Nkosikhulule Nyembezi
Cape Town - Most South Africans await two critical announcements on October 26 amid high inflation and rising interest rates.
First is Finance Minister Enoch Godongwana’s tabling of the Medium Term Budget Policy Statement in Parliament and whether it will be bold enough to address the urgent needs of children in need of early childhood development (ECD) services.
Second is the release of the Crop Estimates Committee’s intentions-to plant data, in which we expect farmers to increase their plantings of summer crops. This will be in line with increased plantings of winter crops, notably wheat, barley and canola, for the 2022/23 season to take advantage of good rainfall and higher prices.
The looming concern is that there is a depressed mood in the ECD sector as trickling information from sector networks indicates that, unless the government timeously expands the provision of subsidies, fewer practitioners will be available in 2023 to run centres.
Moreover, even those who continue will look after fewer children.
ECD practitioners tell their peers that increasing poverty, unemployment and inadequate government support have created new problems for forecasters in the sector.
Not only are parents struggling to enrol and consistently send their children to ECD centres, but they are also changing places of residence more frequently than they used to. This is attributed to job-seeking activities, making it difficult for ECD centres to maintain enrolment figures and provide services to the neediest and most vulnerable children.
Notably, officials in the Department of Social Development tend to wait for definitive evidence that economic hardships will strike vulnerable individuals before approving subsidies for ECD centres attending to fluctuating numbers of enrolled children. And by then, it is too late for many people.
Is there anything the mini-budget can do to assist ECD centres and the vulnerable communities they serve? In this mini-budget, the expectations are high that the minister will announce an increase in the current government subsidy to ECD facilities to ensure that the services reach the most deserving children.
Early in the year, I wrote about the growing buzz from ECD sector practitioners and researchers to the effect that the government, which has been trying to cut corners by demanding unrealistic application criteria for ECD subsidies, including during the height of the Covid-19 pandemic, is braking too hard.
Since then, the buzz has intensified.
And I’m increasingly convinced that the government is getting behind the curve in funding the ECD sector despite a disappointing inflation report and a depressed national tax revenue base.
I would now argue that we are just starting to see the effects of the erosion of the coronavirus pandemic on household and community support systems the ECD sector has relied on for many years.
In the past three years, the sudden death of a large number of retired professionals responsible for starting and operating ECD centres has left a considerable gap in communities.
These ECD practitioners had the resilience to keep safe hundreds of thousands of children from households unable to afford to pay fees while waiting for approval of government subsidies. The worsening poverty and crime have resulted in the closure of ECD centres, as criminal syndicates also target the centres for extortion by demanding protection fees.
And the risks a less-money-for-children policy poses to social stability and the national economy, in general, are looming larger.
Part of the problem is that the government has not done over the years what it is supposed to do urgently for ECD – one of which is that schools in impoverished areas should be part of the National Schools Nutrition Programme, which is meant to provide daily nutritious meals to pupils in the most disadvantaged areas, but is failing because of corruption and maladministration.

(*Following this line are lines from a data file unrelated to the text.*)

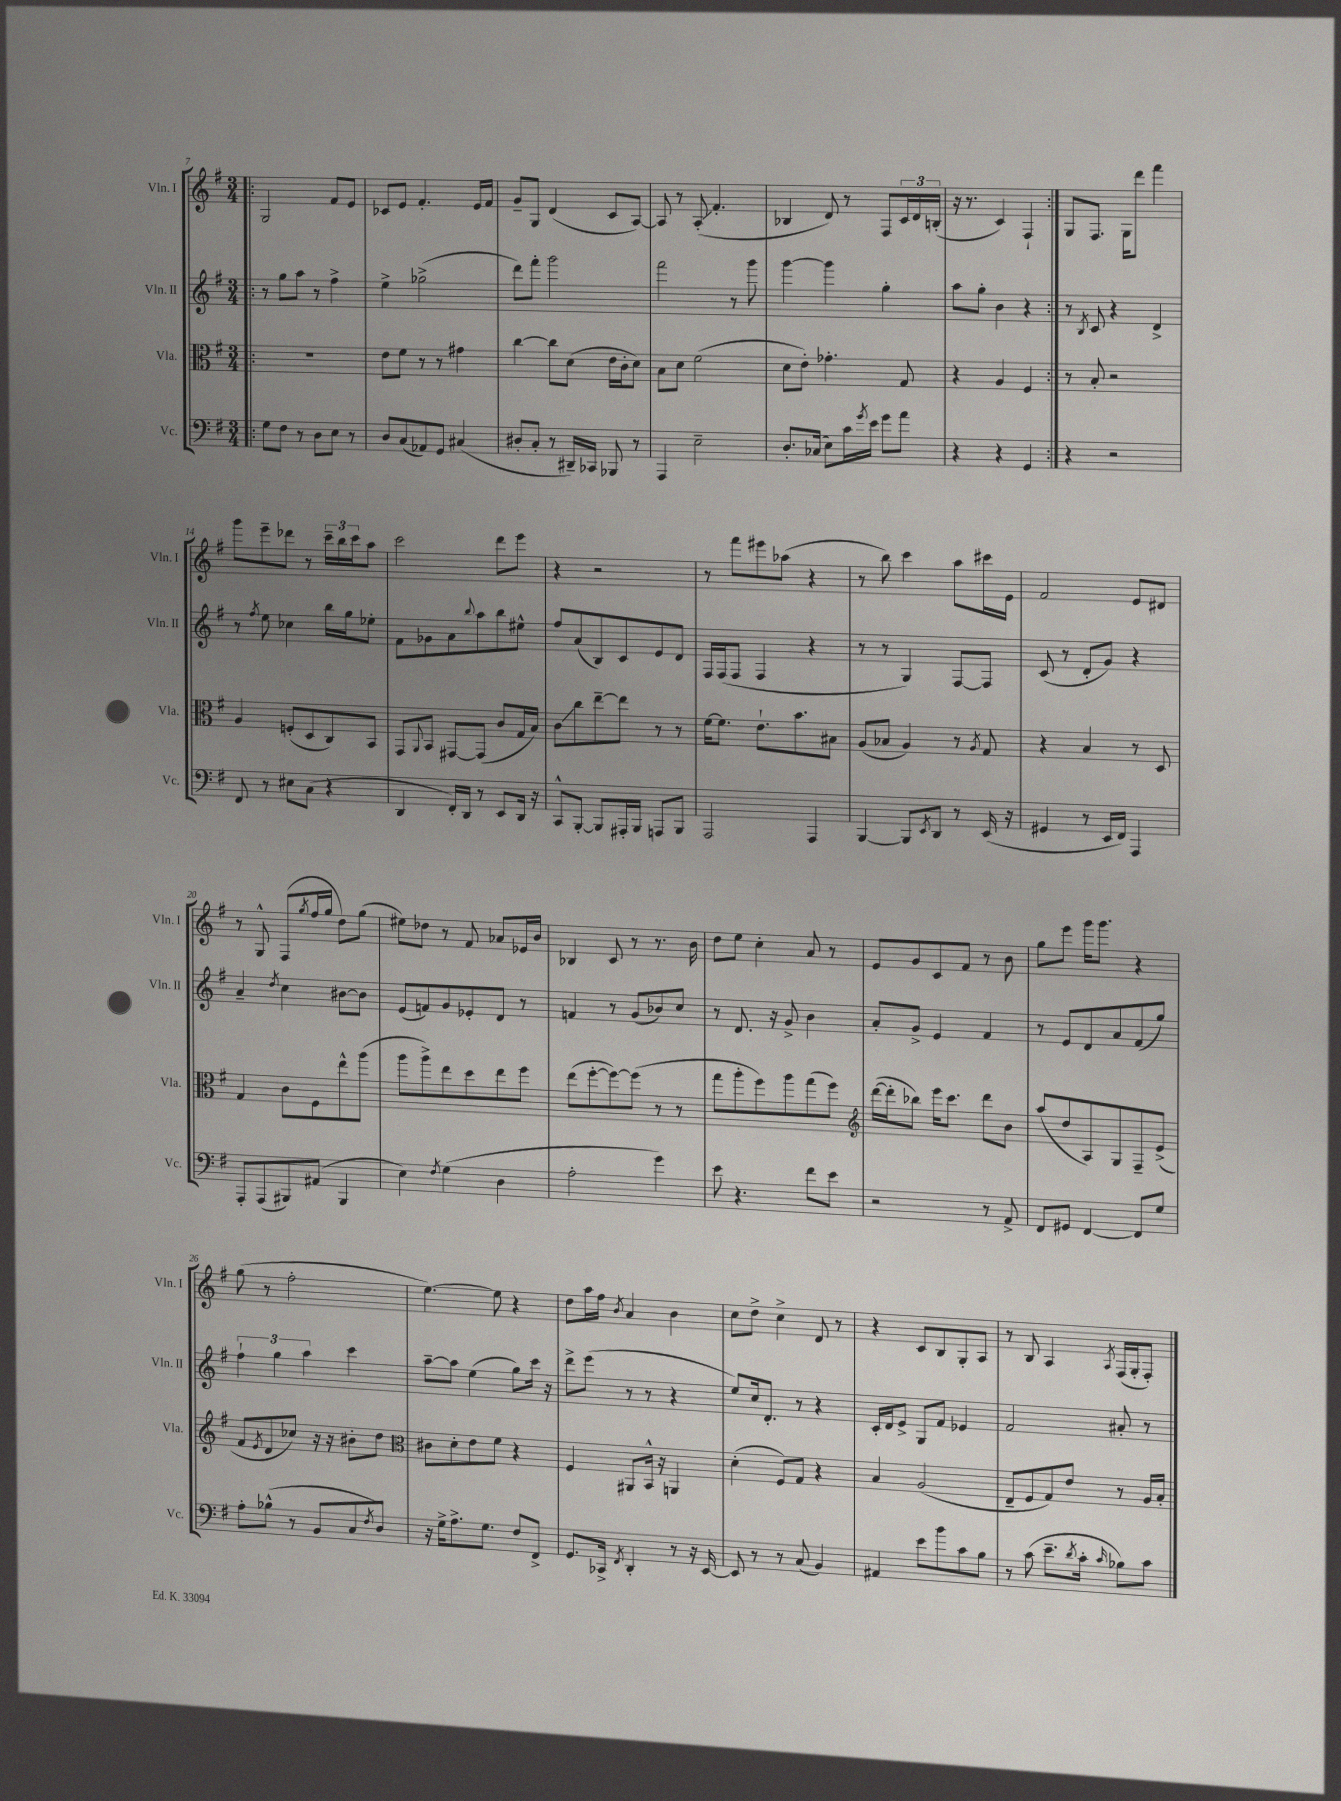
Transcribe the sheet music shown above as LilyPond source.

<<
\new StaffGroup <<
\new Staff = "s0" \with { instrumentName = "Vln. I" shortInstrumentName = "Vln. I" } {
    \clef treble \key g \major \numericTimeSignature \time 3/4
    \repeat volta 2 { \bar ".|:" g2 fis'8 e'8 |
    ces'8 e'8 fis'4.-. e'16 fis'16 |
    g'8-- g8 d'4( c'8 a8~) |
    a8 r8 a8-.\glissando( fis'4.-. |
    bes4 d'8) r8 fis8 \tuplet 3/2 { c'16 d'16 b16-.( } |
    r16 r8. c'4) fis4-! | }
    g8 fis8. g16 d'''8 fis'''4 |
    g'''8 e'''8-- des'''8 r8 \tuplet 3/2 { c'''16-- b''16 c'''16 } a''8 |
    c'''2 d'''8 e'''8 |
    r4 r2 |
    r8 fis'''8 eis'''8 aes''8( r4 |
    r8 b''8) c'''4 a''8 cis'''16 e'16 |
    fis'2 e'8 dis'8 |
    r8 g8-^ fis8( \acciaccatura { g''8 } fis''16 g''16 d''8) g''8( |
    eis''8) des''8 r8 fis'8 aes'8 ees'16 b'16 |
    bes4 c'8 r8 r8. b'16 |
    d''8 e''8 c''4-. a'8 r8 |
    e'8 g'8 c'8 fis'8 r8 b'8 |
    g''8 e'''8 g'''16 g'''8. r4 |
    g''8( r8 fis''2-. |
    e''4.~) e''8 r4 |
    d''8 a''16 fis''16 \acciaccatura { b'8 } a'4 b'4 |
    c''8 d''8-> c''4-> d'8 r8 |
    r4 c'8 b8 g8-. a8 |
    r8 b8 a4 \acciaccatura { a8 } fis16( g16-. fis8-.) \bar "|." |
}
\new Staff = "s1" \with { instrumentName = "Vln. II" shortInstrumentName = "Vln. II" } {
    \clef treble \key g \major \numericTimeSignature \time 3/4
    \repeat volta 2 { \bar ".|:" r8 g''8 a''8 r8 fis''4-> |
    e''4-> ges''2->( |
    d'''8) fis'''8-. g'''2 |
    fis'''2 r8 g'''8 |
    g'''4~ g'''4 g''4-. |
    a''8 g''8-. b'4 r4 | }
    r8 \acciaccatura { b8 } c'8 r4 d'4-> |
    r8 \acciaccatura { fis''8 } e''8 ces''4 b''16 g''16 ees''8-. |
    fis'8 ges'8 a'8 \appoggiatura { b''8 } a''8 b''8 eis''8-^ |
    fis''8 a'8( b8) c'8 e'8 d'8 |
    fis16 fis16( fis8 fis4 r4 |
    r8 r8 g4) fis8~ fis8 |
    c'8( r8 d'8-. g'8) r4 |
    a'4-- \acciaccatura { d''8 } c''4 bis'8~ bis'8 |
    e'8( f'8) g'8 ees'8-. d'8 r8 |
    f'4 r8 g'8( bes'8) c''8 |
    r8 d'8. r16 g'8-> b'4 |
    a'8-. g'8-> e'4 fis'4 |
    r8 e'8 d'8 a'8 fis'8( g''8) |
    \tuplet 3/2 { fis''4-! g''4 a''4 } c'''4 |
    a''8~-- a''8 e''4( g''8) c'''16 r16 |
    d'''8-> e'''8( r8 r8 r4 |
    e''8) c''16 d'8.-. r8 r4 |
    c'16-. d'16 e'8-> g8 fis'8 ees'4 |
    fis'2 ais'8-. r8 \bar "|." |
}
\new Staff = "s2" \with { instrumentName = "Vla." shortInstrumentName = "Vla." } {
    \clef alto \key g \major \numericTimeSignature \time 3/4
    \repeat volta 2 { \bar ".|:" R2. |
    e'8 fis'8 r8 r8 gis'4 |
    c''4~ c''8 d'8( e'16 c'16-. d'8) |
    b8 d'8 fis'2( |
    d'8 e'8-.) ges'4.-. g8 |
    r4 a4 fis4 | }
    r8 b8-. r2 |
    a4 f8-.( d8 c8) b,8 |
    g,8 \appoggiatura { a,8 } b,8 gis,8~ gis,8( c'8 g16 b16) |
    c'8\glissando c''8 e''8~-- e''8 r8 r8 |
    fis'16~ fis'8. e'8.-! b'8. bis8 |
    a8( bes8 a4) r8 \acciaccatura { a8 } g8 |
    r4 b4 r8 d8 |
    g4 c'8 fis8 e''8-^ a''8( |
    a''8 a''8->) e''8 d''8 e''8 fis''8 |
    e''8( fis''8~-. fis''8~) fis''8( r8 r8 |
    g''8 a''8-. fis''8) a''8 g''8( fis''8) |
    \clef treble d'''16~( d'''16-. bes''8) e'''16 c'''8. d'''8 b'8 |
    a''8( d''8 a8) g8 fis8-- e'8->( |
    fis'8 \acciaccatura { e'8 } d'8 ces''8) r16 r16 bis'8-. d''8 |
    \clef alto cis'8 d'8-. e'8 fis'8 r4 |
    fis4 ais,8 b,16-^ r16 a,4 |
    d'4-.( fis8) g8 r4 |
    b4 a2( |
    e8-- fis8 g8) e'8 r8 a16 b16-. \bar "|." |
}
\new Staff = "s3" \with { instrumentName = "Vc." shortInstrumentName = "Vc." } {
    \clef bass \key g \major \numericTimeSignature \time 3/4
    \repeat volta 2 { \bar ".|:" g8 fis8 r8 d8 e8 r8 |
    d8 c8( aes,8) g,8 cis4( |
    dis8-. c8-. r8 dis,16--) ces,16 bes,,8 r8 |
    a,,4 e2-- |
    d8.-. ces16( e8) c'16 \acciaccatura { g'8 } e'16 g'8 a'8 |
    r4 r4 g,4 | }
    r4 r2 |
    fis,8 r8 eis8 c8( r4 |
    d,4 fis,16-.) d,16 r8 e,8 d,16 r16 |
    c,8-^ b,,8~-. b,,8 ais,,16-. b,,16 a,,8 b,,8 |
    a,,2 a,,4 |
    b,,4~ b,,8 \acciaccatura { e,8 } d,8 r8 e,16( r16 |
    gis,4 r8 e,16 fis,16) a,,4 |
    a,,8-. a,,8( bis,,8) ais,8( bis,,4 |
    e4) \acciaccatura { fis8 } g4( d4 |
    a2-. g'4) |
    e'8 r4. fis'8 e'8 |
    r2 r8 a,8-> |
    fis,8 gis,8 fis,4~ fis,8 g8 |
    a8-. bes8-^( r8 b,8 c8 \acciaccatura { fis8 } d8) |
    r16 g16-> a8.-> g8. fis8 fis,8-> |
    g,8. ces,16-> \acciaccatura { fis,8 } d,4-. r8 r16 e,16~ |
    e,8 r8 r8 c8( b,4) |
    ais,4 e'8 b'8 c'8 b8 |
    r8 c'8( e'8.-- \acciaccatura { d'8 } c'16-. \grace { c'16 } bes8) c'8 \bar "|." |
}
>>
>>
\layout { \context { \Score currentBarNumber = #7 } }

Now take the threat of unavailable and inaccessible ECD services triggered by poverty and the effects of the pandemic. The denial of the level of care required in the first 1 000 days of a child’s life from pregnancy onwards, malnutrition, exposure to violence and injuries, insufficient attention to mental health needs and, as a result, children with long-term health conditions.

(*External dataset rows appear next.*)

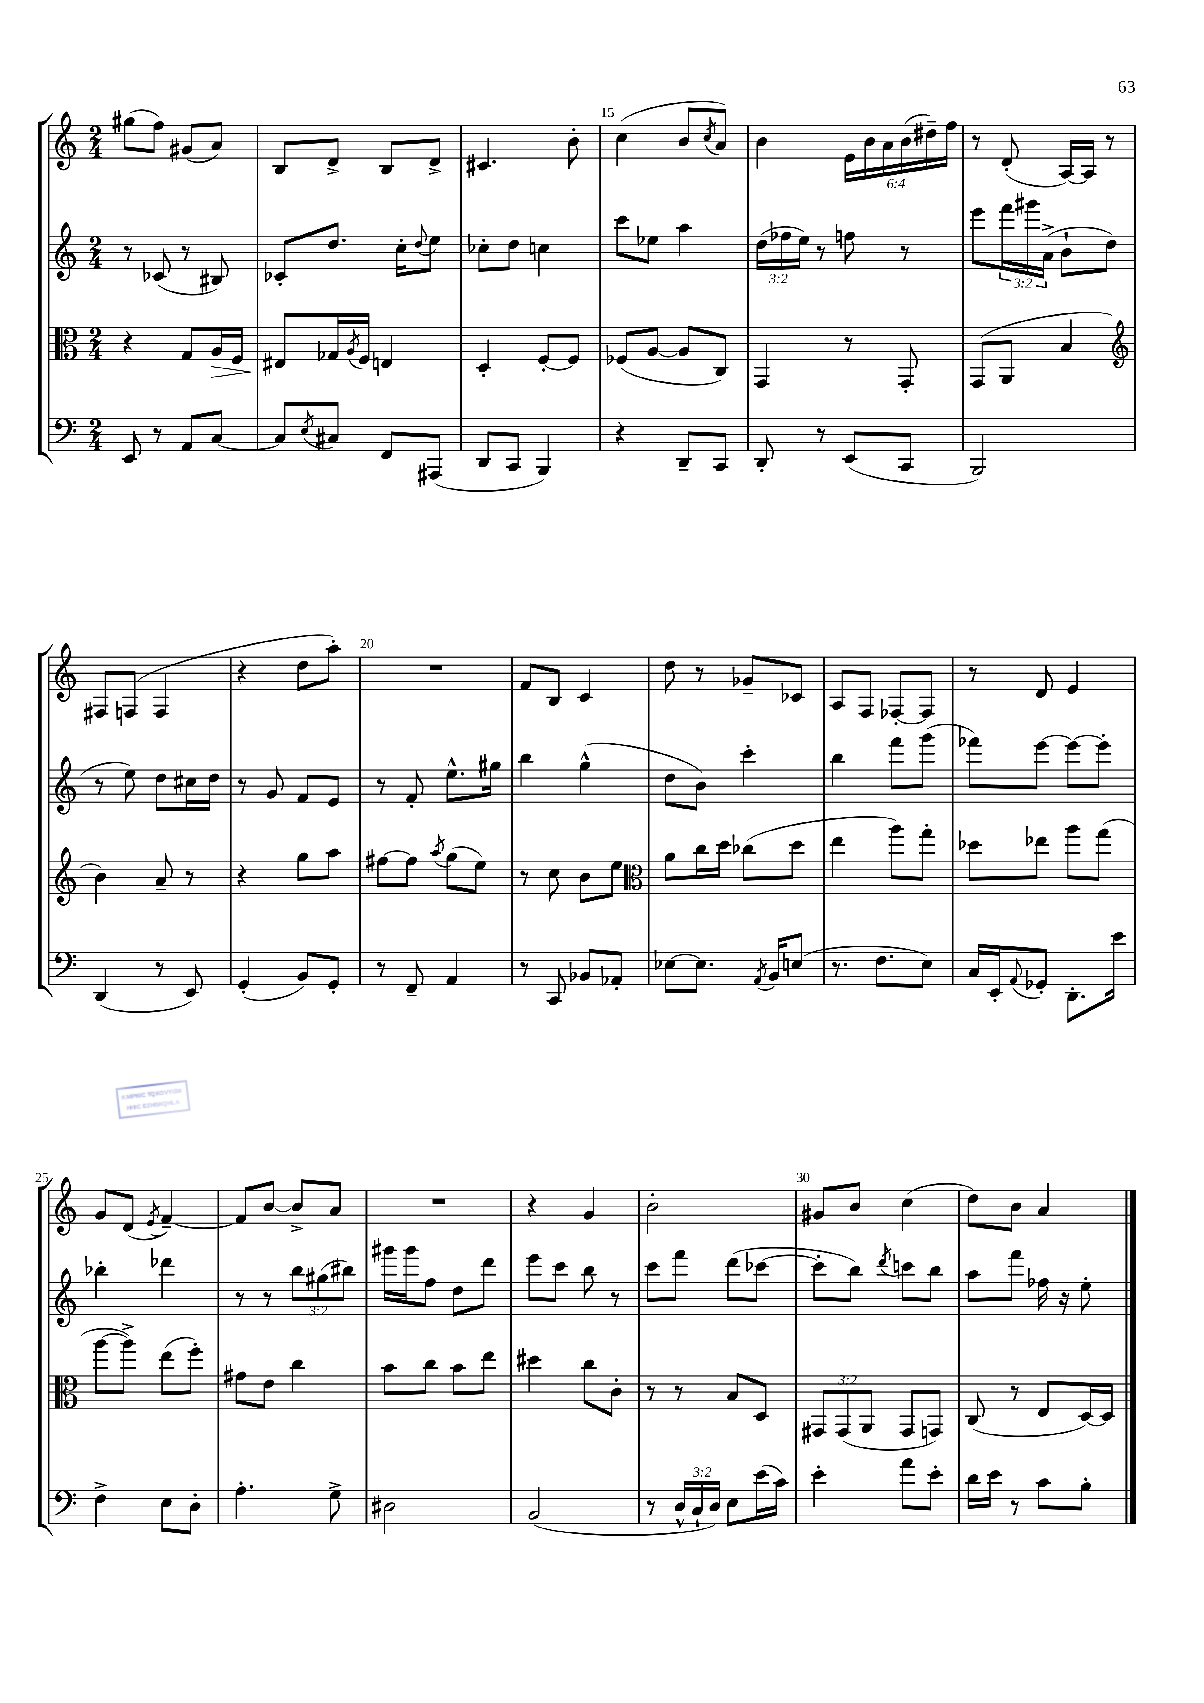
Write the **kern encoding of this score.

**kern	**kern	**dynam	**kern	**kern
*part4	*part3	*part3	*part2	*part1
*staff4	*staff3	*staff3	*staff2	*staff1
*clefF4	*clefC3	*	*clefG2	*clefG2
*k[]	*k[]	*	*k[]	*k[]
*M2/4	*M2/4	*	*M2/4	*M2/4
=12	=12	=12	=12	=12
8EE/	4r	.	8r	(8gg#X\L
8r	.	.	(8c-X/	8ff\J)
8AA/L	8G/L	.	8r	(8g#X/L
!	!	!LO:HP:b	!	!
[8C/J	16A/L	>	8B#X/)	8a/J)
.	16F/JJ	.	.	.
=13	=13	=13	=13	=13
8C/L]	8E#X/L	.	8c-X'/L	8B/L
8qE/	.	.	.	.
8C#X/J	16G-X/L	]	8.dd/J	8d^/J
.	8qA/	.	.	.
.	16F/JJ	.	.	.
8FF/L	4En/	.	.	8B/L
.	.	.	16cc'\KL	.
.	.	.	8qqdd/	.
(8AAA#X/J	.	.	8ee\J	8d^/J
=14	=14	=14	=14	=14
8DD/L	4D'/	.	8cc-X'\L	4.c#X/
8CC/J	.	.	8dd\J	.
4BBB/)	[8F'/L	.	4ccn\	.
.	8F/J]	.	.	8b'\
=15	=15	=15	=15	=15
4r	(8F-X/L	.	8ccc\L	(4cc\
.	[8A/J	.	8ee-X\J	.
8DD~/L	8A/L]	.	4aa\	8b/L
.	.	.	.	8qcc/
8CC/J	8C/J)	.	.	8a/J)
=16	=16	=16	=16	=16
8DD'/	4GG/	.	(24dd\LL	4b\
.	.	.	24ff-X\	.
.	.	.	24ee\JJ)	.
8r	.	.	8r	.
(8EE/L	8r	.	8ffn\	24e\LL
.	.	.	.	24b\
.	.	.	.	24a\
8CC/J	8GG'/	.	8r	(24b\
.	.	.	.	24dd#X~\)
.	.	.	.	24ff\JJ
=17	=17	=17	=17	=17
2BBB/)	(8GG/L	.	8eee\L	8r
.	8AA/J	.	24fff\L	(8d'/
.	.	.	24ggg#X\	.
.	.	.	(24a^\JJ	.
.	4B/	.	8b`\L	[16A/LL)
.	.	.	.	16A/JJ]
.	.	.	8dd\J	8r
!!LO:LB:g=z
=18	=18	=18	=18	=18
*	*clefG2	*	*	*
(4DD/	4b\)	.	8r	8F#X/L
.	.	.	8ee\)	(8Fn/J
8r	8a~/	.	8dd\L	4F/
8EE/)	8r	.	16cc#X\L	.
.	.	.	16dd\JJ	.
=19	=19	=19	=19	=19
(4GG'/	4r	.	8r	4r
.	.	.	8g/	.
8BB/L)	8gg\L	.	8f/L	8dd\L
8GG'/J	8aa\J	.	8e/J	8aa'\J)
=20	=20	=20	=20	=20
8r	[8ff#X\L	.	8r	2r
8FF~/	8ff#\J]	.	8f'/	.
.	8qaa/	.	.	.
4AA/	(8gg\L	.	8.ee^^\L	.
.	8ee\J)	.	.	.
.	.	.	16gg#X\Jk	.
=21	=21	=21	=21	=21
8r	8r	.	4bb\	8f/L
8CC/	8cc\	.	.	8B/J
8BB-X/L	8b\L	.	(4gg^^\	4c/
8AA-X'/J	8ee\J	.	.	.
=22	=22	=22	=22	=22
*	*clefC3	*	*	*
[8E-X\L	8a\L	.	8dd\L	8dd\
8.E-\J]	16cc\L	.	8b\J)	8r
.	16dd\JJ	.	.	.
.	(8cc-X\L	.	4ccc'\	8g-X~/L
8qAA/	.	.	.	.
16BB/KL	.	.	.	.
(8En/J	8dd\J	.	.	8c-X/J
=23	=23	=23	=23	=23
8.r	4ee\	.	4bb\	8A/L
.	.	.	.	8F/J
8.F\L	.	.	.	.
.	8aa\L)	.	8fff\L	[8F-X'/L
8E\J)	8gg'\J	.	(8ggg\J	8F-/J]
=24	=24	=24	=24	=24
16C/LL	8dd-X\L	.	8fff-X\L)	8r
16EE'/J	.	.	.	.
8qqAA/	.	.	.	.
8GG-X'/J	8ee-X\J	.	[8eee\J	8d/
8.DD'\L	8aa\L	.	8eee\L_	4e/
.	(8gg\J	.	8eee'\J]	.
16e\Jk	.	.	.	.
!!LO:LB:g=z
=25	=25	=25	=25	=25
4F^\	[8aa\L	.	4bb-X'\	8g/L
.	8aa^\J])	.	.	(8d/J
.	.	.	.	8qe/
8E\L	(8ee\L	.	4ddd-X\	[4f~/)
8D'\J	8ff'\J)	.	.	.
=26	=26	=26	=26	=26
4.A'\	8g#X\L	.	8r	8f/L]
.	8e\J	.	8r	[8b/J
.	4cc\	.	12bb\L	8b^/L]
.	.	.	(12gg#X\	.
8G^\	.	.	.	8a/J
.	.	.	12bb#X\J)	.
=27	=27	=27	=27	=27
2D#X\	8b\L	.	16ggg#X\LL	2r
.	.	.	16ggg#\J	.
.	8cc\J	.	8ff\J	.
.	8b\L	.	8dd\L	.
.	8ee\J	.	8ddd\J	.
=28	=28	=28	=28	=28
(2BB/	4dd#X\	.	8eee\L	4r
.	.	.	8ccc\J	.
.	8cc\L	.	8bb\	4g/
.	8c'\J	.	8r	.
=29	=29	=29	=29	=29
8r	8r	.	8ccc\L	2b'\
24D^^/LL	8r	.	8fff\J	.
24C`/	.	.	.	.
24D/JJ)	.	.	.	.
8E\L	8B/L	.	(8ddd\L	.
(16e\L	8D/J	.	[8ccc-X\J	.
16c\JJ)	.	.	.	.
=30	=30	=30	=30	=30
4e'\	12GG#X/L	.	8ccc-'\L]	8g#X/L
.	(12GG#/	.	.	.
.	.	.	8bb\J)	8b/J
.	12AA/J	.	.	.
.	.	.	8qddd/	.
8a\L	8GG#/L	.	8cccn\L	(4cc\
8e'\J	8GGn/J)	.	8bb\J	.
=31	=31	=31	=31	=31
16d\LL	(8C/	.	8aa\L	8dd\L)
16e\JJ	.	.	.	.
8r	8r	.	8fff\J	8b\J
8c\L	8E/L	.	16ff-X\	4a/
.	.	.	16r	.
8B'\J	[16D/L)	.	8ee'\	.
.	16D/JJ]	.	.	.
==	==	==	==	==
*-	*-	*-	*-	*-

But at some point, confidence in the ability of the government to fulfil election promises will crack, and voting partners might start to move away from political parties to independent candidates. Communities might get nervous and demand system change instead of holding on to promises of a gradual process of addressing these concerns.
The human development setback effects are devilishly hard to model for both political scientists and economists. This is why some feared disinvestments in human development dissipate harmlessly.
And some budget misappropriation for items such as the school nutrition programme turns into soft landings. Or the reverse.
For human development investments and budget allocation decisions, conditions matter if we are to achieve the desired goals. An underspending on a human development item does not change future political weather, but budgetary neglect during vulnerable moments does change the future of society.
The decline in ECD investment reduces the economy’s productive capacity and social cohesion. Children who miss out on adequate care in the first 1 000 days of their lives in an era of budgetary neglect can permanently be knocked out of the productive workforce and carry these life experiences for years.
A budgetary underspend on ECD services does not leave children’s toys stacked up in a corner like yachts on shore.
Still, the damage can be more severe and widely spread than the attention-grabbing headlines coming out of political grandstanding.
Again, I cannot offer any certainty about what is coming in this mini-budget.
But we do not want the government to neglect the children and their families and refuse to act on warnings of a socio-economic storm until all the uncertainty is gone.
By then, it will be too late to avoid the worst. Hang on to your hat.